Com a retirada o homem do plenário, o julgamento continuou com o voto de Fux. O ministro afirmou que “a construção de uma sociedade justa e solidária impõe a toda coletividade a reparação de danos pretéritos perpetrados por nossos antepassados adimplindo obrigações jurídicas”. De acordo com Fux, uma coisa é vedar a discriminação, outra é implementar políticas que levem à integração social dos negros. Para ele, raça pode ser considerada como critério para o acesso à universidade sem que a Constituição seja ferida por isso.

A ministra Rosa Weber disse que a raça ainda torna parcela importante da população brasileira invisível e segregada. De acordo com ela, a solução da questão deveria partir da seguinte pergunta: Os negros, considerados pretos e pardos, apresentam uma condição social ou histórica específica que os afastam das mesmas oportunidades que têm os indivíduos tidos por brancos?

Para a ministra, se a resposta for positiva, é legítima a intervenção do Estado para corrigir as distorções. E a resposta é positiva. “Se os negros não chegam à universidade, por óbvio não compartilham com igualdade das mesmas chances dos brancos”, afirmou. “Não parece razoável reduzir a desigualdade social brasileira ao critério econômico”, disse a ministra.

Princípio da igualdade

Ao votar, a ministra Cármen Lúcia disse ser uma responsabilidade social e estatal fazer valer o princípio da igualdade insculpido na Constituição Federal. “O princípio da igualdade não é apenas um aviso, um conselho, mas uma norma que deve ser cumprida”, afirmou.

“As ações afirmativas não são as melhores opções. A melhor opção é ter uma sociedade na qual todos sejam livres para serem o que quiserem ser. As cotas são uma etapa, um processo, uma necessidade em uma sociedade onde isso não aconteceu naturalmente”, disse Cármen Lúcia.

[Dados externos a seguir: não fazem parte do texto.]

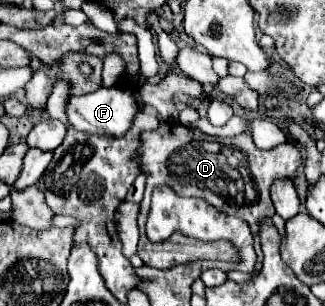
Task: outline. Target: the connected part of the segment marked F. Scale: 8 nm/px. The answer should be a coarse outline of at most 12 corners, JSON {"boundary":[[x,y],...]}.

De acordo com o ministro Joaquim Barbosa, que votou em seguida, ações afirmativas têm como objetivo neutralizar os efeitos perversos da discriminação racial, de gênero, de origem, de idade e de condição física. O ministro lembrou que as ações afirmativas podem ser, e em alguns casos já são, empreendidas também pelo setor privado e pelo próprio Poder Judiciário, nos casos de grave discriminação.

“A discriminação está tão enraizada na sociedade brasileira que as pessoas nem percebem. Ela se torna normal”, afirmou o ministro. De acordo com Joaquim Barbosa, estudioso de ações afirmativas com livros sobre o tema, “essas medidas visam combater não somente manifestações flagrantes de discriminação, mas a discriminação de fato”. O ministro disse também que é natural que ações afirmativas “atraiam resistência da parte daqueles que historicamente se beneficiam da discriminação de que são vítimas os grupos minoritários”.

O ministro Cezar Peluso disse que basta uma visão sistemática da Constituição Federal para perceber que ela tutela classes ou grupos desfavorecidos ou discriminados. Contra o argumento de que os cotistas seriam rejeitados pelo mercado, o ministro afirmou que “o fato objetivo é que, com o diploma, de algum modo está garantido o patrimônio educacional. “O mérito é um critério justo apenas entre candidatos que tiveram oportunidades idênticas ou assemelhadas”, argumentou.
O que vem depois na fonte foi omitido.